HEALTH

Antibiotics Aren’t Always What the Doctor Orders

By Lauren Wanko
Correspondent

A sore throat and cough prompted patient Casey Befumo to visit with her doctor, except she’s not necessarily looking for an antibiotic.

“I rather do home remedies — water, rest, fluids,” she said.

That’s welcome news to Meridian Medical Group’s Dr. Ladan Ilkhani. She says about half her patients want a prescription for antibiotics they don’t need.

Why does she think that is? “They expect to get something when you come to a doctor, just like when I go to a store I expect to get something. They treat it in that kind of setting. They want to feel better and the mentality is that antibiotics will do that,” she said.

“It’s absolutely shocking how much antibiotics are used that are probably unnecessary. We estimate that about 50 percent of all antibiotics that are prescribed for respiratory infections are unnecessary,” said Dr. Lauri Hicks.

The CDC’s Dr. Hicks says the agency has lots of data that reveals over-prescribing is quite common. It can lead to antibiotic resistance. The CDC indicates each year, nationwide at least 2 million people become infected with bacteria that are resistant to antibiotics and at least 23,000 people die as a direct result of these infections.

“I’ll take a very simple antibiotic for, example penicillin. Antibiotic resistance basically means bacteria that used to be able to take penicillin and be killed by penicillin have now found a way to manipulate their cells to not let the penicillin kick in, and that’s scary,” Dr. Ilkhani said.

Which is why Casey, a mom of two, tries to limit the antibiotics her kids take too.

“With my children growing up, I want them to be able to fight off some kind of disease they may get in the future that they might need antibiotics for,” she said.

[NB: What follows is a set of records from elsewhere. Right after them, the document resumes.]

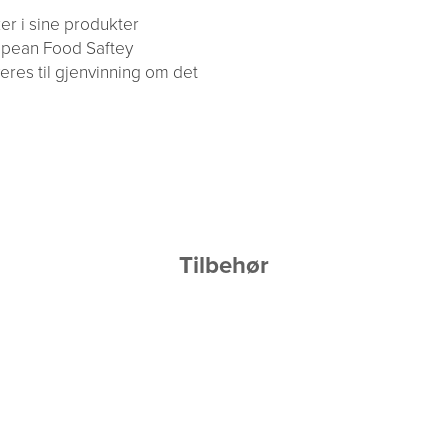
er i sine produkter
ropean Food Saftey
veres til gjenvinning om det
Tilbehør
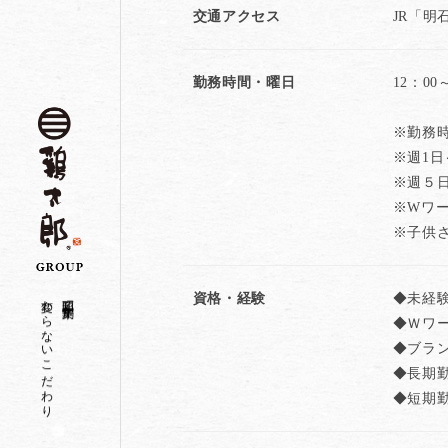
交通アクセス
JR「明
勤務時間・曜日
12：00
※勤務
※週1日
※週５
※Wワー
※子供
変わらないこだわり
昭和二十一年創業
資格・経験
◆未経
◆Ｗワ
◆ブラ
◆長期
◆短期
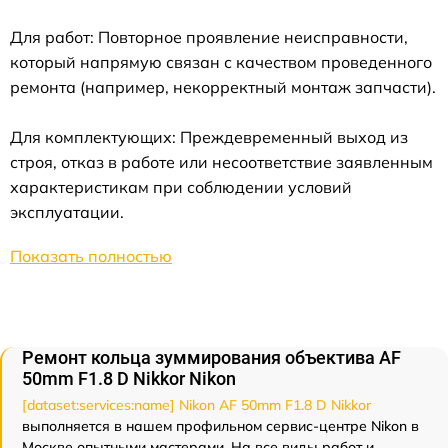
Для работ: Повторное проявление неисправности,
который напрямую связан с качеством проведенного
ремонта (например, некорректный монтаж запчасти).
Для комплектующих: Преждевременный выход из
строя, отказ в работе или несоответствие заявленным
характеристикам при соблюдении условий
эксплуатации.
Показать полностью
Ремонт кольца зуммирования объектива AF
50mm F1.8 D Nikkor Nikon
[dataset:services:name] Nikon AF 50mm F1.8 D Nikkor
выполняется в нашем профильном сервис-центре Nikon в
Москве опытными мастерами. На все виды работ и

Another problem? Serious, adverse events, says Dr. Hicks.

“They’re actually a leading reason for emergency room visits for drug side effects. They’re responsible for one out of every five visits. The problem is not only is this costly from an individual standpoint, but these adverse events account for more than $30 billion in excess health care costs each year,” she said.

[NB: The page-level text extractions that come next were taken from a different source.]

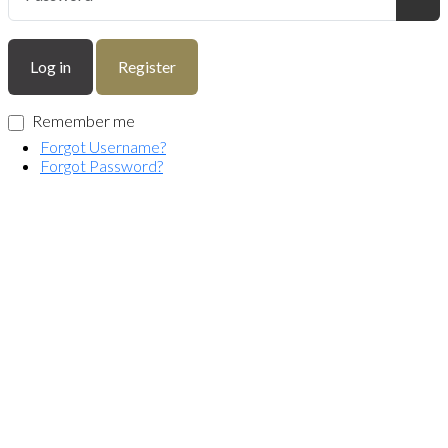
Sho
Log in
Register
Remember me
Forgot Username?
Forgot Password?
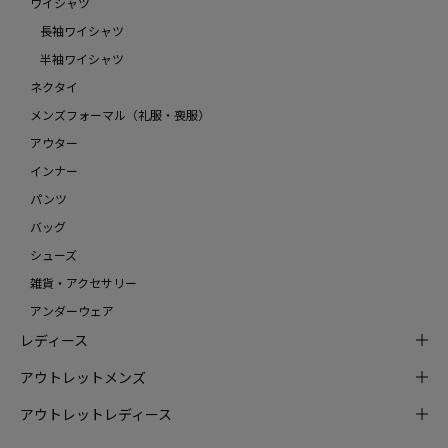
ワイシャツ
長袖ワイシャツ
半袖ワイシャツ
ネクタイ
メンズフォーマル（礼服・喪服）
アウター
インナー
パンツ
バッグ
シューズ
雑貨・アクセサリー
アンダーウェア
レディース
アウトレットメンズ
アウトレットレディース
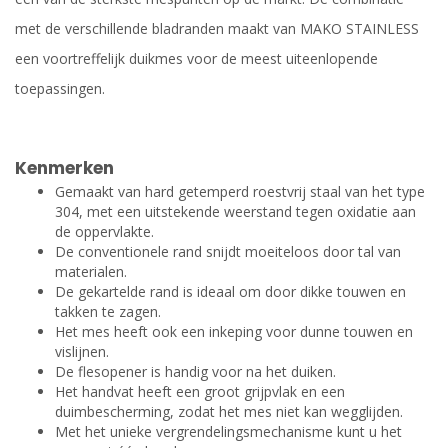
met de verschillende bladranden maakt van MAKO STAINLESS
een voortreffelijk duikmes voor de meest uiteenlopende
toepassingen.
Kenmerken
Gemaakt van hard getemperd roestvrij staal van het type
304, met een uitstekende weerstand tegen oxidatie aan
de oppervlakte.
De conventionele rand snijdt moeiteloos door tal van
materialen.
De gekartelde rand is ideaal om door dikke touwen en
takken te zagen.
Het mes heeft ook een inkeping voor dunne touwen en
vislijnen.
De flesopener is handig voor na het duiken.
Het handvat heeft een groot grijpvlak en een
duimbescherming, zodat het mes niet kan wegglijden.
Met het unieke vergrendelingsmechanisme kunt u het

Antibiotics cannot treat viruses like the flu and common cold, says the doctor.

“Bronchitis, ear infections, sometimes even sore throat, sinus infections, you know a lot of times certain viruses cause these and they won’t help if you take antibiotics,” Dr. Ilkhani said.

The doctor just started giving out a medical goodie bag of sorts to patients looking for an antibiotic that they don’t really need. It’s full of over the counter medications that can be used to alleviate many of the cold and allergy symptoms that patients think they need a prescription for.

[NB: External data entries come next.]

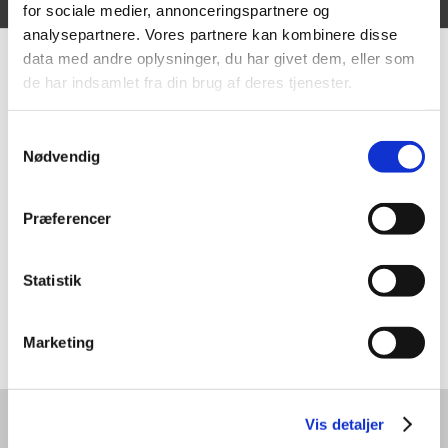
Vi er en del af følgende samarbejde:
for sociale medier, annonceringspartnere og
analysepartnere. Vores partnere kan kombinere disse
data med andre oplysninger, du har givet dem, eller som
de har indsamlet fra din brug af deres tjenester.
Samtykkevalg
Nødvendig
Præferencer
Statistik
Marketing
Vis detaljer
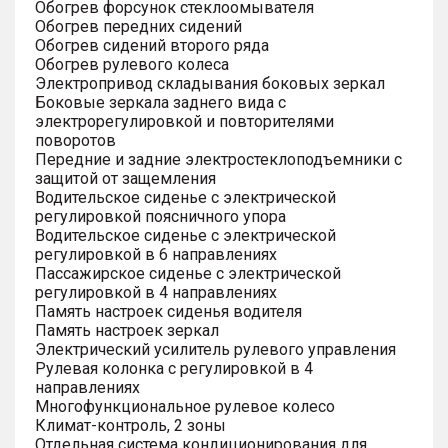
Обогрев форсунок стеклоомывателя
Обогрев передних сидений
Обогрев сидений второго ряда
Обогрев рулевого колеса
Электропривод складывания боковых зеркал
Боковые зеркала заднего вида с
электрорегулировкой и повторителями
поворотов
Передние и задние электростеклоподъемники с
защитой от защемления
Водительское сиденье с электрической
регулировкой поясничного упора
Водительское сиденье с электрической
регулировкой в 6 направлениях
Пассажирское сиденье с электрической
регулировкой в 4 направлениях
Память настроек сиденья водителя
Память настроек зеркал
Электрический усилитель рулевого управления
Рулевая колонка с регулировкой в 4
направлениях
Многофункциональное рулевое колесо
Климат-контроль, 2 зоны
Отдельная система кондиционирования для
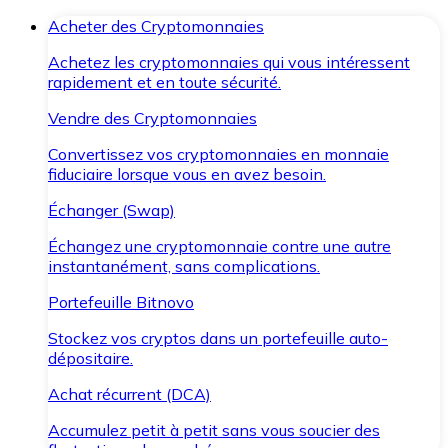
Acheter des Cryptomonnaies
Achetez les cryptomonnaies qui vous intéressent
rapidement et en toute sécurité.
Vendre des Cryptomonnaies
Convertissez vos cryptomonnaies en monnaie
fiduciaire lorsque vous en avez besoin.
Échanger (Swap)
Échangez une cryptomonnaie contre une autre
instantanément, sans complications.
Portefeuille Bitnovo
Stockez vos cryptos dans un portefeuille auto-
dépositaire.
Achat récurrent (DCA)
Accumulez petit à petit sans vous soucier des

For patients with a sore throat like Casey, Dr. Ilkhani performs a quick strep test. If it’s positive, then she’ll prescribe an antibiotic.

“But a lot of the times when the test is negative we just say there are some over the counter medications you can take, lozenges, fluid, rest and of course follow up if the symptoms don’t get better,” Dr. Ilkhani said.

Which is exactly what the doctor prescribed to Casey.